Belém Declaration: Meat Industry is still off the hook


08.08.2023 – Amazon Summit: Heads of State of the eight Amazonian countries failed to combat the deforestation caused by the meat industry. Photo: Ricardo Stuckert/PR

Read in Portuguese here

By: João Gonçalves, Senior Director of Brazil, Mighty Earth  

Belém Declaration: the meat industry is still off the hook! That’s at least the impression given by the eight Amazonian countries following this year’s inaugural Amazon Summit, in Brazil. Despite advancements in strengthening regional cooperation and acknowledging the rights of Indigenous peoples, the Belém Declaration, the conclusive document of the conference, missed a golden opportunity to convey a resolute message to the world: deforestation in the Amazon will no longer be tolerated. Disappointingly the letter signed by the Amazonian leaders doesn’t address how it intends to combat the primary driver of deforestation in the Amazon: the meat industry.  

Currently, the conversion of land to pasture accounts for about 80% of the region’s deforestation.
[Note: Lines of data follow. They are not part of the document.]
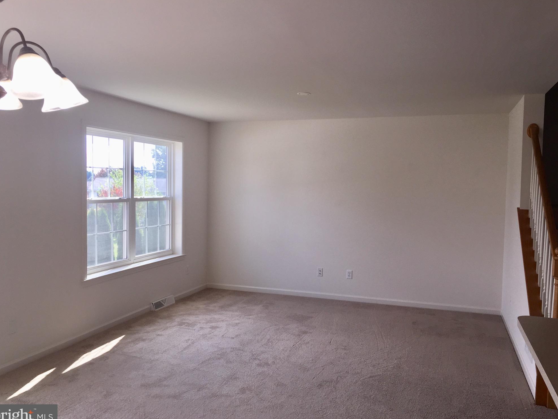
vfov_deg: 46.8
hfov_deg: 60.0
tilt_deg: -2.7
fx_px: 484
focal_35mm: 30
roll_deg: -2.1
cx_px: 276
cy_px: 211
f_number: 2.2
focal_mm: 4.15
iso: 32
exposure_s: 1/173
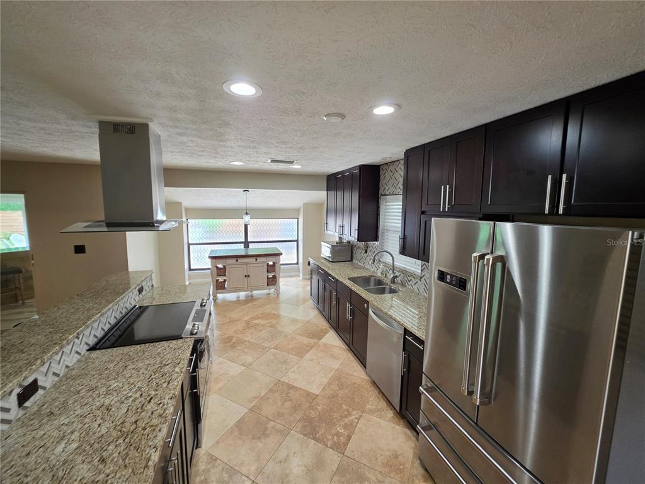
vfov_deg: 89.9
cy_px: 242
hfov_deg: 106.2
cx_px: 322
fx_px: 242
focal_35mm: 13
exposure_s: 1/60
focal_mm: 2.2
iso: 160
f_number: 1.9
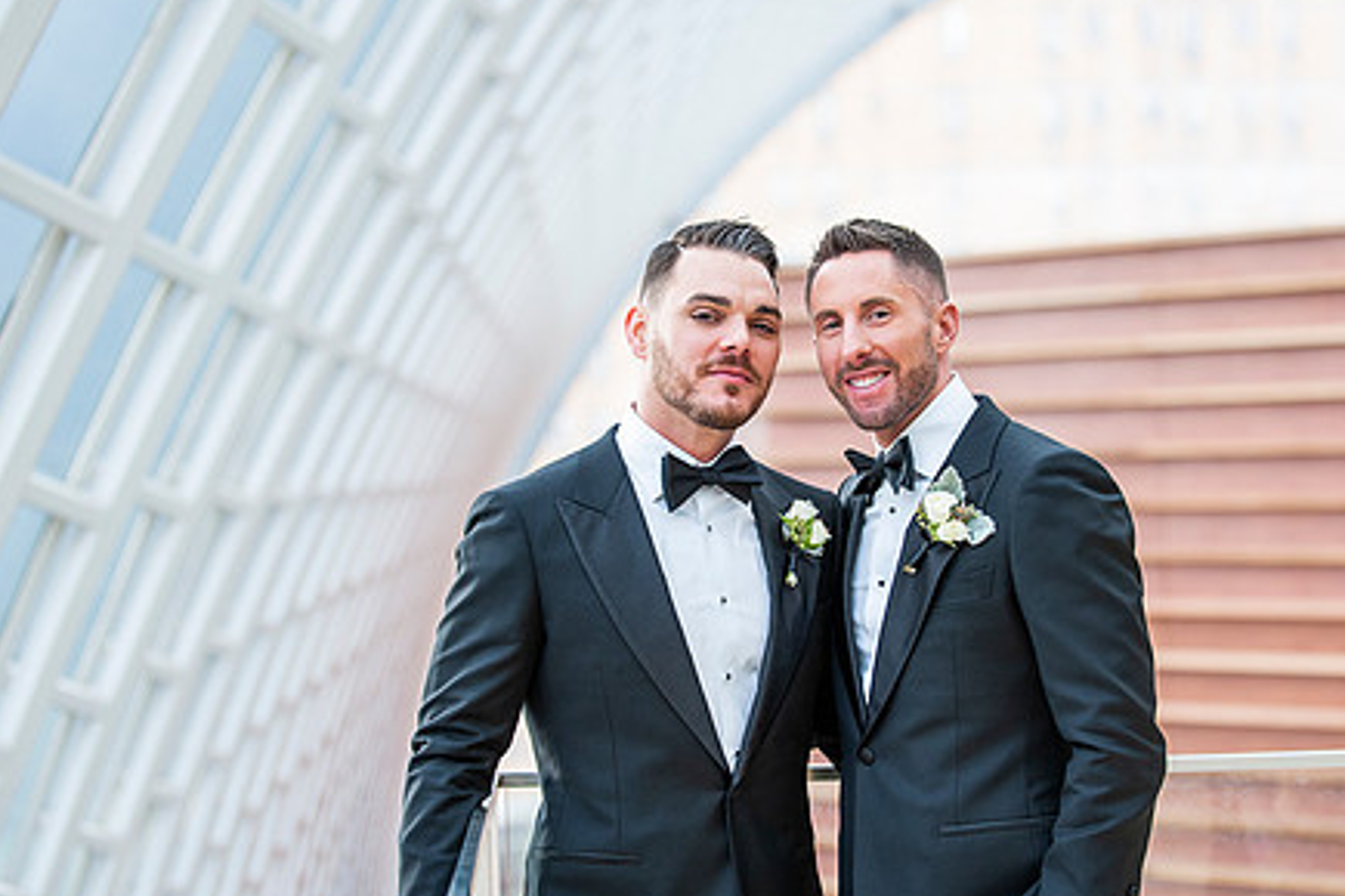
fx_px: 3736
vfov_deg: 13.7
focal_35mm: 100
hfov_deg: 20.4
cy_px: 476
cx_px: 733
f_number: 2.8
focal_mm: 75
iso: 800
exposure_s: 1/400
Land is grabbed to rear cattle or to grow soy to feed animals in intensive farming systems. Thus, more than any other industry, it is critical to address the destruction caused by the meat industry to safeguard the forest, its Indigenous communities and to mitigate the dire impacts it has on climate change.  
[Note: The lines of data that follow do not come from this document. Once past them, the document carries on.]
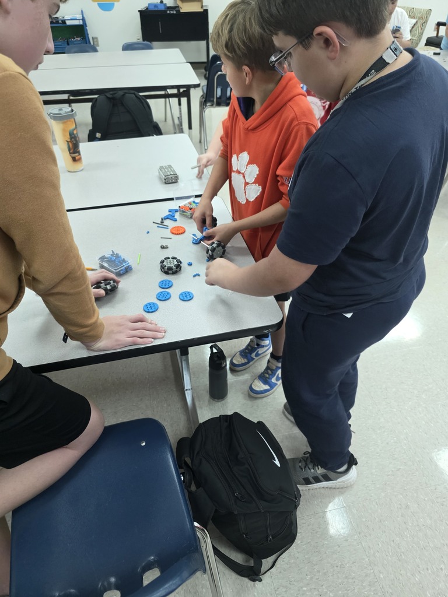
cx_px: 224
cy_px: 298
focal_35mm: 23
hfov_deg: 58.9
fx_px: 397
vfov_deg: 73.9
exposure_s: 1/120
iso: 800
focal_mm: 6.3
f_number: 1.7
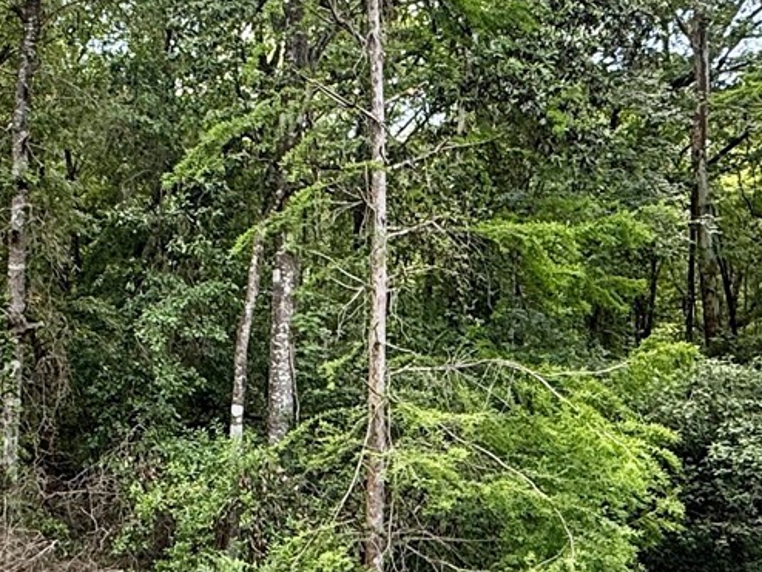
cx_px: 159
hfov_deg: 32.4
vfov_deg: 24.9
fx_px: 1277
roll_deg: +0.4
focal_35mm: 58
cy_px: 441
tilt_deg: -1.7
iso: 64
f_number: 2.2
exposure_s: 1/138
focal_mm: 2.22
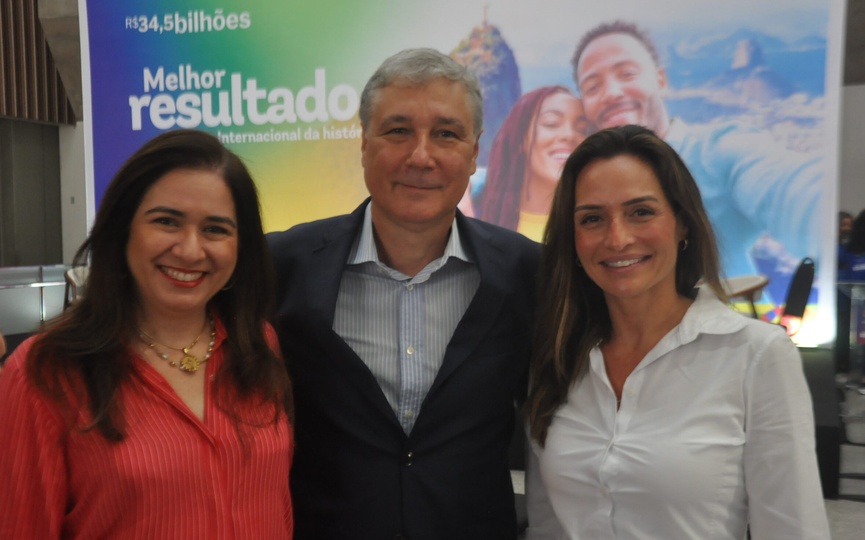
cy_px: 299
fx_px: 1014
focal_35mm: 43
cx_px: 408
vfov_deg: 29.8
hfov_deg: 46.2
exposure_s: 1/100
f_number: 4
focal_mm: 26
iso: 1250
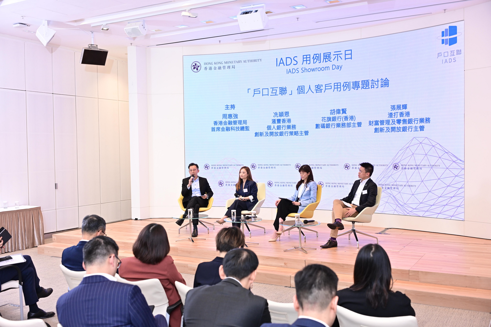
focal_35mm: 37
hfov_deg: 51.9
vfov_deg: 35.9
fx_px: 505
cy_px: 164
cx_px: 246
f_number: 4
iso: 1000
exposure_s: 1/160
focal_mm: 37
Hopes were high that the issue would be confronted with the urgency it demands. Negative impacts of agribusiness were widely discussed by through numerous forums organized by civil society, academia, and the private sector itself during the Amazon Dialogues conference, which preceded the summit and elaborated proposals forwarded to heads of state. To contribute to the debate, Mighty Earth, in partnership with World Animal Protection, organized the side event “Agribusiness and deforestation in the Amazon – consequences for climate, fauna and health.” This event scrutinized how the agricultural production sector drives deforestation in the Amazon, highlighting its impact on wildlife and climate. 

09.08.2023 – Presidente da República, Luiz Inácio Lula da Silva, durante reunião dos países signatários do Tratado de Cooperação Amazônica (TCA) com convidados e Debate Geral. Hangar Centro de Convenções. Belém – PA.
Foto: Ricardo Stuckert/PR

Contrary to expectations, the Declaration also lacks a commitment to unite the eight countries behind a singular target date for achieving zero deforestation in the region. The document is instead shaped by individual national objectives, which had been previously announced and differ for each country. Although nationals like Brazil, Colombia, and Peru have pledged, since the 26th United Nationals Climate Conference (COP26) in 2021, to achieve zero deforestation in the biome by 2030, other such as Bolivia and Venezuela lack distinct targets to halt the devastation of the world’s largest tropical forest.  

Our expectation is that regional cooperation will foster the development of a public traceability system to the farm level, capable of identifying meat products that contaminate supply chains with deforestation. The implementation of such a system will make it possible to find those responsible for deforestation and where it happens. Only in this way will we be able to put pressure on global food companies to be more transparent in their supply chains, blocking direct and indirect suppliers that are linked to deforested areas. The traceability of the chain brings security both to the company committed to reducing its carbon footprint, and to the final consumer with an eye on the sustainability of the planet. 

                       08.08.2023 – Protest during the Amazon Summit Foto: João Gonçalves

We hope that initiatives mentioned in the Belém Declaration, such as the creation of an Amazon Alliance to Combat Deforestation, will evolve into public policies that effectively combat the problem, aiming at the regulation and supervision of land use by agribusiness. Similarly, we expect that part of the $100 billion annually that Amazonian countries intend to mobilize for climate finance will be used for this purpose.  

 It is important to acknowledge that the achievement of zero deforestation by 2030 hinges on addressing the root causes of the issue. Without addressing the growing impact of the meat industry on forest destruction, we will not prevent the Amazon reaching an irreversible tipping point, with significant losses not only to the people and wildlife who depend on it for their survival, but also for our planet. We will have little chance of staying within 1.5C of warming without protecting what is left of the Amazon and restoring the damage that has been done. It’s time to put the meat industry on the hook before it’s too late.